***** Material to process
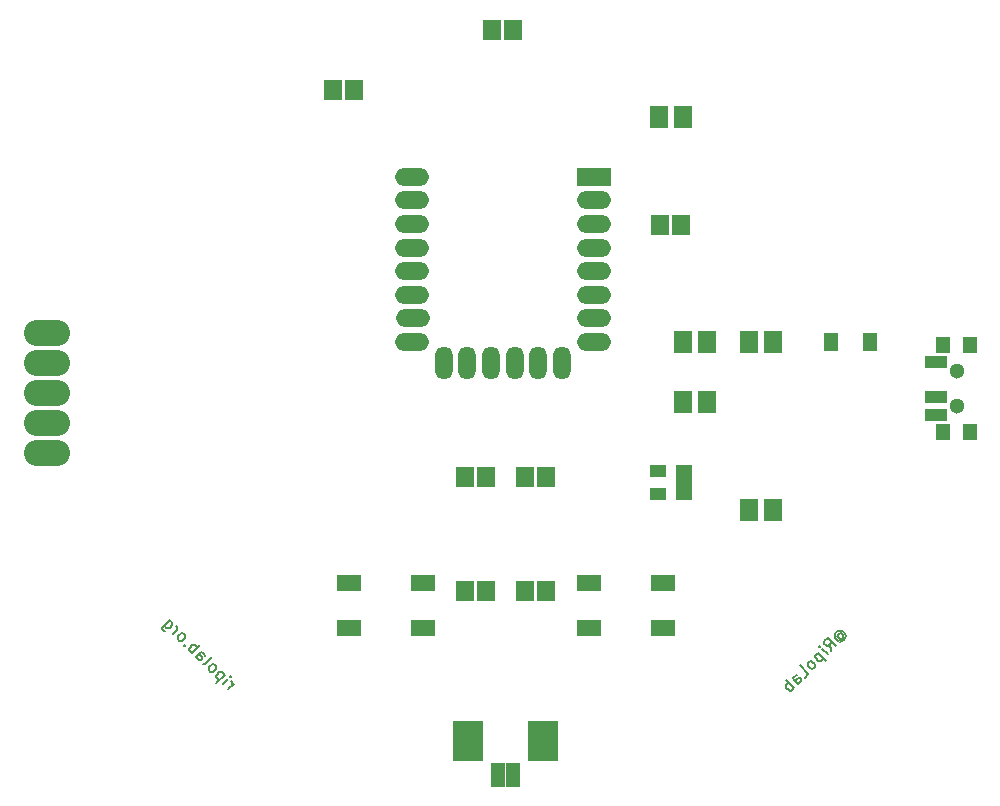
<source format=gbr>
G04 #@! TF.GenerationSoftware,KiCad,Pcbnew,5.0.0-rc2-dev-unknown-5e5e80d~64~ubuntu16.04.1*
G04 #@! TF.CreationDate,2018-05-04T15:58:43+02:00*
G04 #@! TF.ProjectId,ripolab_pcb,7269706F6C61625F7063622E6B696361,rev?*
G04 #@! TF.SameCoordinates,Original*
G04 #@! TF.FileFunction,Soldermask,Bot*
G04 #@! TF.FilePolarity,Negative*
%FSLAX46Y46*%
G04 Gerber Fmt 4.6, Leading zero omitted, Abs format (unit mm)*
G04 Created by KiCad (PCBNEW 5.0.0-rc2-dev-unknown-5e5e80d~64~ubuntu16.04.1) date Fri May  4 15:58:43 2018*
%MOMM*%
%LPD*%
G01*
G04 APERTURE LIST*
%ADD10C,0.150000*%
%ADD11O,3.900000X2.200000*%
%ADD12R,1.300000X1.600000*%
%ADD13R,1.520000X1.800000*%
%ADD14R,2.100000X1.400000*%
%ADD15O,2.900000X1.500000*%
%ADD16O,1.500000X2.800000*%
%ADD17R,2.900000X1.500000*%
%ADD18R,1.460000X1.050000*%
%ADD19R,1.200000X1.400000*%
%ADD20R,1.900000X1.100000*%
%ADD21C,1.300000*%
%ADD22R,1.545000X1.900000*%
%ADD23R,1.200000X2.000000*%
%ADD24R,2.500000X3.400000*%
G04 APERTURE END LIST*
D10*
X123802694Y-122156457D02*
X124274098Y-121685053D01*
X124139411Y-121819740D02*
X124173083Y-121718724D01*
X124173083Y-121651381D01*
X124139411Y-121550366D01*
X124072068Y-121483022D01*
X123364961Y-121718724D02*
X123836366Y-121247320D01*
X124072068Y-121011618D02*
X124072068Y-121078961D01*
X124004724Y-121078961D01*
X124004724Y-121011618D01*
X124072068Y-121011618D01*
X124004724Y-121078961D01*
X123499648Y-120910602D02*
X122792541Y-121617709D01*
X123465976Y-120944274D02*
X123432305Y-120843259D01*
X123297618Y-120708572D01*
X123196602Y-120674900D01*
X123129259Y-120674900D01*
X123028244Y-120708572D01*
X122826213Y-120910602D01*
X122792541Y-121011618D01*
X122792541Y-121078961D01*
X122826213Y-121179976D01*
X122960900Y-121314663D01*
X123061915Y-121348335D01*
X122287465Y-120641228D02*
X122388480Y-120674900D01*
X122455824Y-120674900D01*
X122556839Y-120641228D01*
X122758870Y-120439198D01*
X122792541Y-120338183D01*
X122792541Y-120270839D01*
X122758870Y-120169824D01*
X122657854Y-120068809D01*
X122556839Y-120035137D01*
X122489496Y-120035137D01*
X122388480Y-120068809D01*
X122186450Y-120270839D01*
X122152778Y-120371854D01*
X122152778Y-120439198D01*
X122186450Y-120540213D01*
X122287465Y-120641228D01*
X121647702Y-120001465D02*
X121748717Y-120035137D01*
X121849732Y-120001465D01*
X122455824Y-119395374D01*
X121075282Y-119429045D02*
X121445671Y-119058656D01*
X121546687Y-119024984D01*
X121647702Y-119058656D01*
X121782389Y-119193343D01*
X121816061Y-119294358D01*
X121108954Y-119395374D02*
X121142625Y-119496389D01*
X121310984Y-119664748D01*
X121412000Y-119698419D01*
X121513015Y-119664748D01*
X121580358Y-119597404D01*
X121614030Y-119496389D01*
X121580358Y-119395374D01*
X121412000Y-119227015D01*
X121378328Y-119126000D01*
X120738564Y-119092328D02*
X121445671Y-118385221D01*
X121176297Y-118654595D02*
X121142625Y-118553580D01*
X121007938Y-118418893D01*
X120906923Y-118385221D01*
X120839580Y-118385221D01*
X120738564Y-118418893D01*
X120536534Y-118620923D01*
X120502862Y-118721938D01*
X120502862Y-118789282D01*
X120536534Y-118890297D01*
X120671221Y-119024984D01*
X120772236Y-119058656D01*
X120166145Y-118385221D02*
X120098801Y-118385221D01*
X120098801Y-118452564D01*
X120166145Y-118452564D01*
X120166145Y-118385221D01*
X120098801Y-118452564D01*
X119661068Y-118014832D02*
X119762084Y-118048503D01*
X119829427Y-118048503D01*
X119930442Y-118014832D01*
X120132473Y-117812801D01*
X120166145Y-117711786D01*
X120166145Y-117644442D01*
X120132473Y-117543427D01*
X120031458Y-117442412D01*
X119930442Y-117408740D01*
X119863099Y-117408740D01*
X119762084Y-117442412D01*
X119560053Y-117644442D01*
X119526381Y-117745458D01*
X119526381Y-117812801D01*
X119560053Y-117913816D01*
X119661068Y-118014832D01*
X119122320Y-117476084D02*
X119593725Y-117004679D01*
X119459038Y-117139366D02*
X119492710Y-117038351D01*
X119492710Y-116971007D01*
X119459038Y-116869992D01*
X119391694Y-116802649D01*
X118852946Y-116263901D02*
X118280527Y-116836320D01*
X118246855Y-116937336D01*
X118246855Y-117004679D01*
X118280527Y-117105694D01*
X118381542Y-117206710D01*
X118482557Y-117240381D01*
X118415214Y-116701633D02*
X118448885Y-116802649D01*
X118583572Y-116937336D01*
X118684588Y-116971007D01*
X118751931Y-116971007D01*
X118852946Y-116937336D01*
X119054977Y-116735305D01*
X119088649Y-116634290D01*
X119088649Y-116566946D01*
X119054977Y-116465931D01*
X118920290Y-116331244D01*
X118819275Y-116297572D01*
X175401289Y-117681038D02*
X175401289Y-117613694D01*
X175434961Y-117512679D01*
X175502305Y-117445336D01*
X175603320Y-117411664D01*
X175670663Y-117411664D01*
X175771679Y-117445336D01*
X175839022Y-117512679D01*
X175872694Y-117613694D01*
X175872694Y-117681038D01*
X175839022Y-117782053D01*
X175771679Y-117849397D01*
X175670663Y-117883068D01*
X175603320Y-117883068D01*
X175333946Y-117613694D02*
X175603320Y-117883068D01*
X175603320Y-117950412D01*
X175569648Y-117984084D01*
X175468633Y-118017755D01*
X175367618Y-117984084D01*
X175199259Y-117815725D01*
X175165587Y-117647366D01*
X175199259Y-117479007D01*
X175300274Y-117310649D01*
X175468633Y-117209633D01*
X175636992Y-117175962D01*
X175805350Y-117209633D01*
X175973709Y-117310649D01*
X176074724Y-117479007D01*
X176108396Y-117647366D01*
X176074724Y-117815725D01*
X175973709Y-117984084D01*
X175805350Y-118085099D01*
X175636992Y-118118771D01*
X174862541Y-118893221D02*
X174761526Y-118320801D01*
X175266602Y-118489160D02*
X174559496Y-117782053D01*
X174290122Y-118051427D01*
X174256450Y-118152442D01*
X174256450Y-118219786D01*
X174290122Y-118320801D01*
X174391137Y-118421816D01*
X174492152Y-118455488D01*
X174559496Y-118455488D01*
X174660511Y-118421816D01*
X174929885Y-118152442D01*
X174559496Y-119196267D02*
X174088091Y-118724862D01*
X173852389Y-118489160D02*
X173919732Y-118489160D01*
X173919732Y-118556503D01*
X173852389Y-118556503D01*
X173852389Y-118489160D01*
X173919732Y-118556503D01*
X173751374Y-119061580D02*
X174458480Y-119768687D01*
X173785045Y-119095251D02*
X173684030Y-119128923D01*
X173549343Y-119263610D01*
X173515671Y-119364625D01*
X173515671Y-119431969D01*
X173549343Y-119532984D01*
X173751374Y-119735015D01*
X173852389Y-119768687D01*
X173919732Y-119768687D01*
X174020748Y-119735015D01*
X174155435Y-119600328D01*
X174189106Y-119499312D01*
X173482000Y-120273763D02*
X173515671Y-120172748D01*
X173515671Y-120105404D01*
X173482000Y-120004389D01*
X173279969Y-119802358D01*
X173178954Y-119768687D01*
X173111610Y-119768687D01*
X173010595Y-119802358D01*
X172909580Y-119903374D01*
X172875908Y-120004389D01*
X172875908Y-120071732D01*
X172909580Y-120172748D01*
X173111610Y-120374778D01*
X173212625Y-120408450D01*
X173279969Y-120408450D01*
X173380984Y-120374778D01*
X173482000Y-120273763D01*
X172606534Y-121149228D02*
X172943251Y-120812511D01*
X172236145Y-120105404D01*
X172067786Y-121687976D02*
X171697397Y-121317587D01*
X171663725Y-121216572D01*
X171697397Y-121115557D01*
X171832084Y-120980870D01*
X171933099Y-120947198D01*
X172034114Y-121654305D02*
X172135129Y-121620633D01*
X172303488Y-121452274D01*
X172337160Y-121351259D01*
X172303488Y-121250244D01*
X172236145Y-121182900D01*
X172135129Y-121149228D01*
X172034114Y-121182900D01*
X171865755Y-121351259D01*
X171764740Y-121384931D01*
X171731068Y-122024694D02*
X171023962Y-121317587D01*
X171293336Y-121586961D02*
X171192320Y-121620633D01*
X171057633Y-121755320D01*
X171023962Y-121856335D01*
X171023962Y-121923679D01*
X171057633Y-122024694D01*
X171259664Y-122226724D01*
X171360679Y-122260396D01*
X171428023Y-122260396D01*
X171529038Y-122226724D01*
X171663725Y-122092037D01*
X171697397Y-121991022D01*
D11*
X108458000Y-99568000D03*
D12*
X178180000Y-92710000D03*
X174880000Y-92710000D03*
D11*
X108458000Y-102108000D03*
D13*
X146186000Y-66294000D03*
X147946000Y-66294000D03*
D14*
X160630000Y-113162000D03*
X154330000Y-113162000D03*
X160630000Y-116962000D03*
X154330000Y-116962000D03*
X140310000Y-113162000D03*
X134010000Y-113162000D03*
X140310000Y-116962000D03*
X134010000Y-116962000D03*
D15*
X139351000Y-78740000D03*
X139351000Y-80740000D03*
X139351000Y-82740000D03*
X139351000Y-84740000D03*
X139351000Y-86740000D03*
X139351000Y-88740000D03*
X139451000Y-90740000D03*
X139351000Y-92740000D03*
D16*
X142061000Y-94490000D03*
X144061000Y-94490000D03*
X146061000Y-94490000D03*
X148061000Y-94490000D03*
X150061000Y-94490000D03*
X152061000Y-94490000D03*
D15*
X154751000Y-92740000D03*
X154751000Y-90740000D03*
X154751000Y-88740000D03*
X154751000Y-86740000D03*
X154751000Y-84740000D03*
X154751000Y-82740000D03*
X154751000Y-80740000D03*
D17*
X154751000Y-78740000D03*
D11*
X108458000Y-97028000D03*
X108458000Y-94488000D03*
X108458000Y-91948000D03*
D13*
X160410000Y-82804000D03*
X162170000Y-82804000D03*
X150740000Y-113792000D03*
X148980000Y-113792000D03*
X148980000Y-104140000D03*
X150740000Y-104140000D03*
X143900000Y-113792000D03*
X145660000Y-113792000D03*
X143900000Y-104140000D03*
X145660000Y-104140000D03*
X134484000Y-71374000D03*
X132724000Y-71374000D03*
D18*
X160190000Y-103698000D03*
X160190000Y-105598000D03*
X162390000Y-105598000D03*
X162390000Y-104648000D03*
X162390000Y-103698000D03*
D19*
X184370000Y-93030000D03*
X184370000Y-100330000D03*
X186580000Y-100330000D03*
X186580000Y-93030000D03*
D20*
X183720000Y-98930000D03*
X183720000Y-97430000D03*
X183720000Y-94430000D03*
D21*
X185480000Y-98180000D03*
X185480000Y-95180000D03*
D22*
X164364500Y-97790000D03*
X162279500Y-97790000D03*
X162279500Y-92710000D03*
X164364500Y-92710000D03*
X160247500Y-73660000D03*
X162332500Y-73660000D03*
D23*
X146695000Y-129400000D03*
X147945000Y-129400000D03*
D24*
X144145000Y-126500000D03*
X150495000Y-126500000D03*
D22*
X169952500Y-92710000D03*
X167867500Y-92710000D03*
X169952500Y-106934000D03*
X167867500Y-106934000D03*
M02*

</source>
**********
* **Work required**
Output exactly one stretch of the listing: from the line containing "X172067786Y-121687976D02*" through the line containing "X171529038Y-122226724D01*", both end lines included.

* **Answer for this exercise**
X172067786Y-121687976D02*
X171697397Y-121317587D01*
X171663725Y-121216572D01*
X171697397Y-121115557D01*
X171832084Y-120980870D01*
X171933099Y-120947198D01*
X172034114Y-121654305D02*
X172135129Y-121620633D01*
X172303488Y-121452274D01*
X172337160Y-121351259D01*
X172303488Y-121250244D01*
X172236145Y-121182900D01*
X172135129Y-121149228D01*
X172034114Y-121182900D01*
X171865755Y-121351259D01*
X171764740Y-121384931D01*
X171731068Y-122024694D02*
X171023962Y-121317587D01*
X171293336Y-121586961D02*
X171192320Y-121620633D01*
X171057633Y-121755320D01*
X171023962Y-121856335D01*
X171023962Y-121923679D01*
X171057633Y-122024694D01*
X171259664Y-122226724D01*
X171360679Y-122260396D01*
X171428023Y-122260396D01*
X171529038Y-122226724D01*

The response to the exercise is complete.